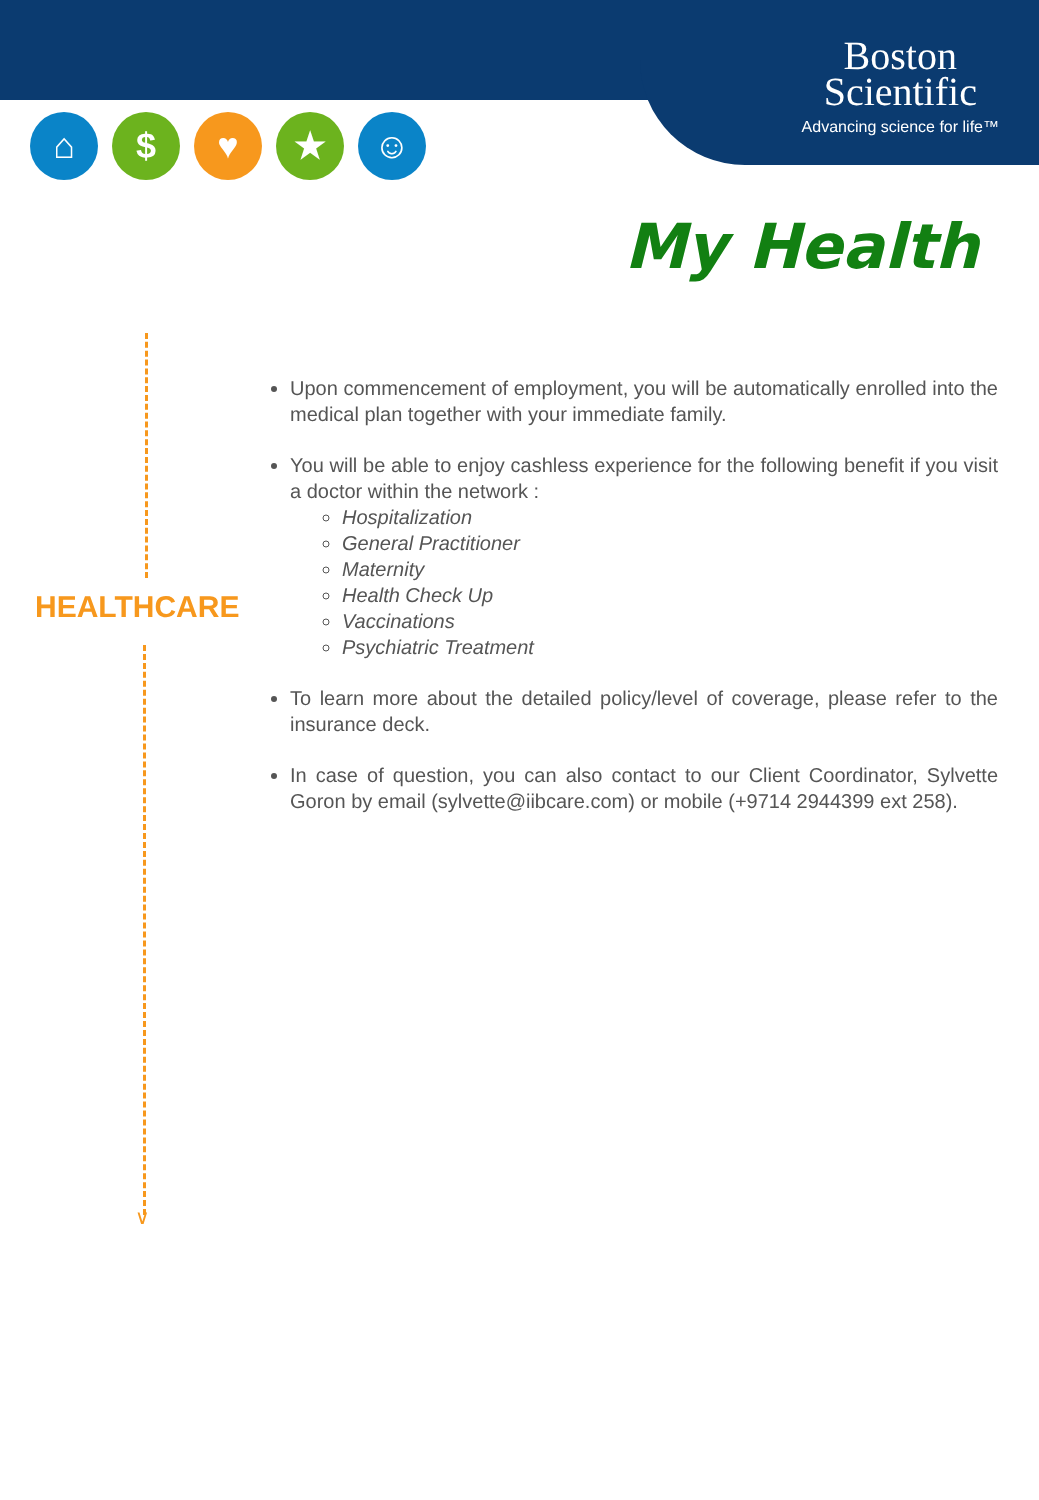Boston
Scientific
Advancing science for life™
⌂ $ ♥ ★ ☺
My Health
HEALTHCARE
∨
Upon commencement of employment, you will be automatically enrolled into the medical plan together with your immediate family.
You will be able to enjoy cashless experience for the following benefit if you visit a doctor within the network :
Hospitalization
General Practitioner
Maternity
Health Check Up
Vaccinations
Psychiatric Treatment
To learn more about the detailed policy/level of coverage, please refer to the insurance deck.
In case of question, you can also contact to our Client Coordinator, Sylvette Goron by email (sylvette@iibcare.com) or mobile (+9714 2944399 ext 258).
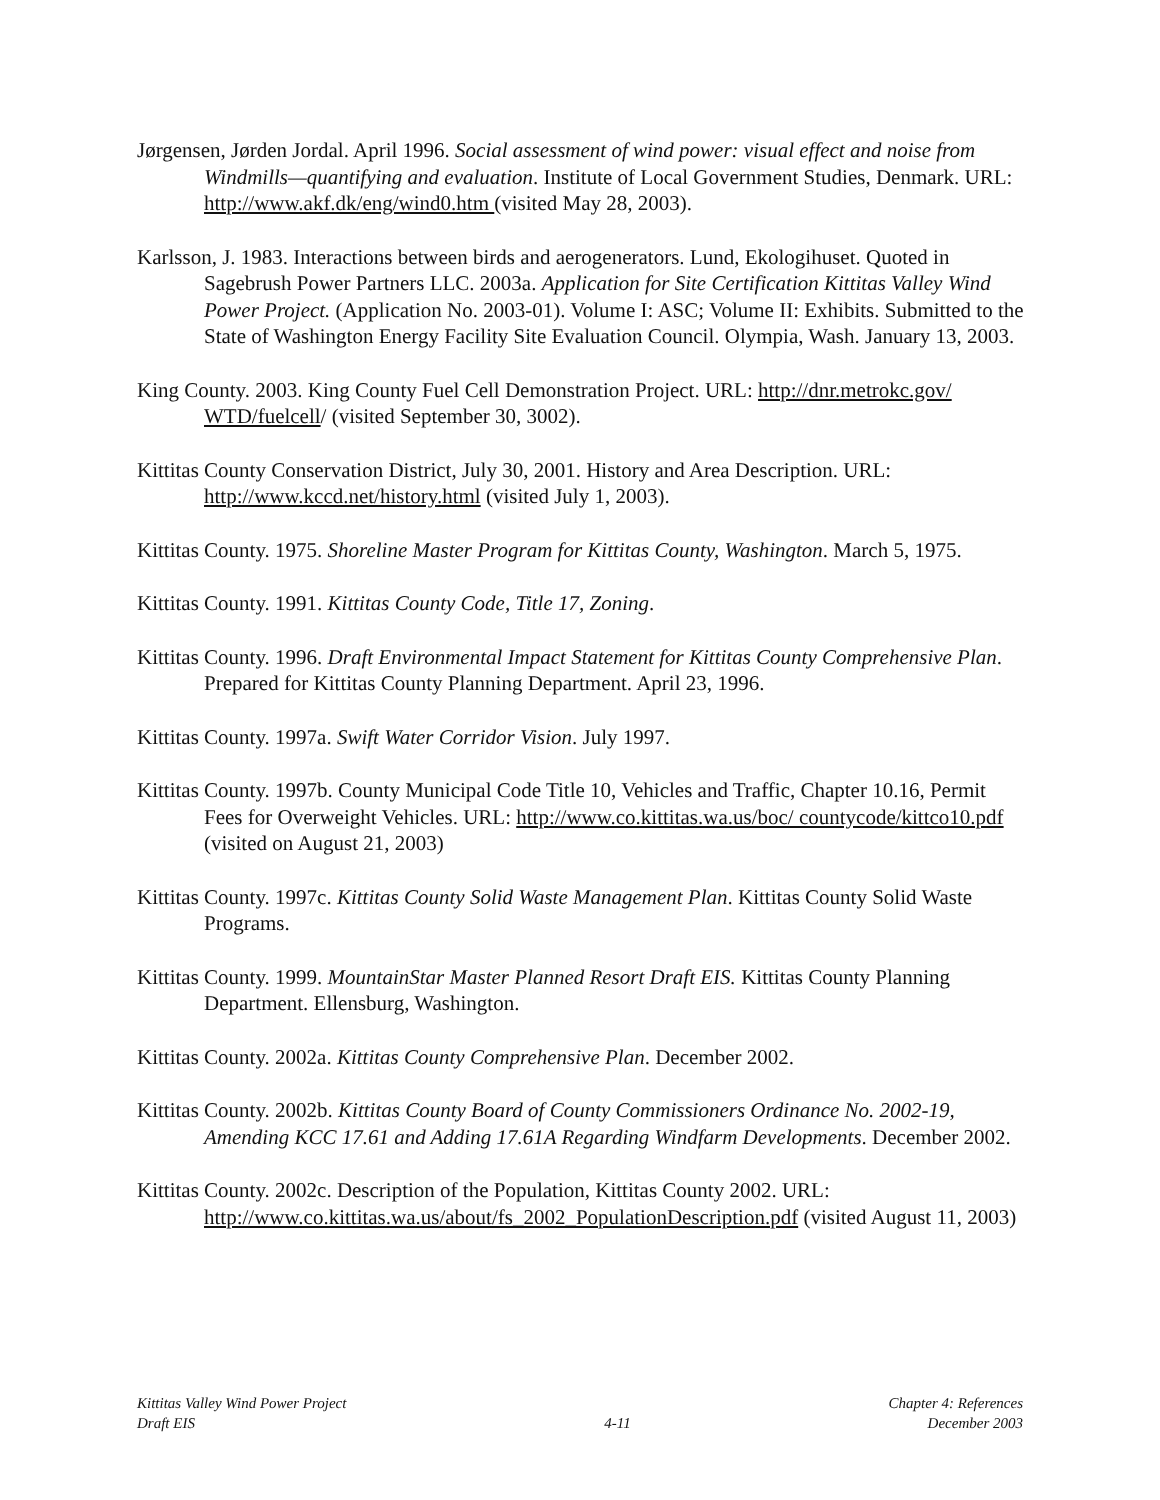Jørgensen, Jørden Jordal. April 1996. Social assessment of wind power: visual effect and noise from Windmills—quantifying and evaluation. Institute of Local Government Studies, Denmark. URL: http://www.akf.dk/eng/wind0.htm (visited May 28, 2003).
Karlsson, J. 1983. Interactions between birds and aerogenerators. Lund, Ekologihuset. Quoted in Sagebrush Power Partners LLC. 2003a. Application for Site Certification Kittitas Valley Wind Power Project. (Application No. 2003-01). Volume I: ASC; Volume II: Exhibits. Submitted to the State of Washington Energy Facility Site Evaluation Council. Olympia, Wash. January 13, 2003.
King County. 2003. King County Fuel Cell Demonstration Project. URL: http://dnr.metrokc.gov/ WTD/fuelcell/ (visited September 30, 3002).
Kittitas County Conservation District, July 30, 2001. History and Area Description. URL: http://www.kccd.net/history.html (visited July 1, 2003).
Kittitas County. 1975. Shoreline Master Program for Kittitas County, Washington. March 5, 1975.
Kittitas County. 1991. Kittitas County Code, Title 17, Zoning.
Kittitas County. 1996. Draft Environmental Impact Statement for Kittitas County Comprehensive Plan. Prepared for Kittitas County Planning Department. April 23, 1996.
Kittitas County. 1997a. Swift Water Corridor Vision. July 1997.
Kittitas County. 1997b. County Municipal Code Title 10, Vehicles and Traffic, Chapter 10.16, Permit Fees for Overweight Vehicles. URL: http://www.co.kittitas.wa.us/boc/ countycode/kittco10.pdf (visited on August 21, 2003)
Kittitas County. 1997c. Kittitas County Solid Waste Management Plan. Kittitas County Solid Waste Programs.
Kittitas County. 1999. MountainStar Master Planned Resort Draft EIS. Kittitas County Planning Department. Ellensburg, Washington.
Kittitas County. 2002a. Kittitas County Comprehensive Plan. December 2002.
Kittitas County. 2002b. Kittitas County Board of County Commissioners Ordinance No. 2002-19, Amending KCC 17.61 and Adding 17.61A Regarding Windfarm Developments. December 2002.
Kittitas County. 2002c. Description of the Population, Kittitas County 2002. URL: http://www.co.kittitas.wa.us/about/fs_2002_PopulationDescription.pdf (visited August 11, 2003)
Kittitas Valley Wind Power Project
Draft EIS
4-11
Chapter 4: References
December 2003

- - -

**Aim of the task**. Copy all records exactly, no images.

**Reply**.
Boston
Scientific
Advancing science for life™
⌂ $ ♥ ★ ☺
My Health
HEALTHCARE
∨
Upon commencement of employment, you will be automatically enrolled into the medical plan together with your immediate family.
You will be able to enjoy cashless experience for the following benefit if you visit a doctor within the network :
Hospitalization
General Practitioner
Maternity
Health Check Up
Vaccinations
Psychiatric Treatment
To learn more about the detailed policy/level of coverage, please refer to the insurance deck.
In case of question, you can also contact to our Client Coordinator, Sylvette Goron by email (sylvette@iibcare.com) or mobile (+9714 2944399 ext 258).
Jørgensen, Jørden Jordal. April 1996. Social assessment of wind power: visual effect and noise from Windmills—quantifying and evaluation. Institute of Local Government Studies, Denmark. URL: http://www.akf.dk/eng/wind0.htm (visited May 28, 2003).
Karlsson, J. 1983. Interactions between birds and aerogenerators. Lund, Ekologihuset. Quoted in Sagebrush Power Partners LLC. 2003a. Application for Site Certification Kittitas Valley Wind Power Project. (Application No. 2003-01). Volume I: ASC; Volume II: Exhibits. Submitted to the State of Washington Energy Facility Site Evaluation Council. Olympia, Wash. January 13, 2003.
King County. 2003. King County Fuel Cell Demonstration Project. URL: http://dnr.metrokc.gov/ WTD/fuelcell/ (visited September 30, 3002).
Kittitas County Conservation District, July 30, 2001. History and Area Description. URL: http://www.kccd.net/history.html (visited July 1, 2003).
Kittitas County. 1975. Shoreline Master Program for Kittitas County, Washington. March 5, 1975.
Kittitas County. 1991. Kittitas County Code, Title 17, Zoning.
Kittitas County. 1996. Draft Environmental Impact Statement for Kittitas County Comprehensive Plan. Prepared for Kittitas County Planning Department. April 23, 1996.
Kittitas County. 1997a. Swift Water Corridor Vision. July 1997.
Kittitas County. 1997b. County Municipal Code Title 10, Vehicles and Traffic, Chapter 10.16, Permit Fees for Overweight Vehicles. URL: http://www.co.kittitas.wa.us/boc/ countycode/kittco10.pdf (visited on August 21, 2003)
Kittitas County. 1997c. Kittitas County Solid Waste Management Plan. Kittitas County Solid Waste Programs.
Kittitas County. 1999. MountainStar Master Planned Resort Draft EIS. Kittitas County Planning Department. Ellensburg, Washington.
Kittitas County. 2002a. Kittitas County Comprehensive Plan. December 2002.
Kittitas County. 2002b. Kittitas County Board of County Commissioners Ordinance No. 2002-19, Amending KCC 17.61 and Adding 17.61A Regarding Windfarm Developments. December 2002.
Kittitas County. 2002c. Description of the Population, Kittitas County 2002. URL: http://www.co.kittitas.wa.us/about/fs_2002_PopulationDescription.pdf (visited August 11, 2003)
Kittitas Valley Wind Power Project
Draft EIS
4-11
Chapter 4: References
December 2003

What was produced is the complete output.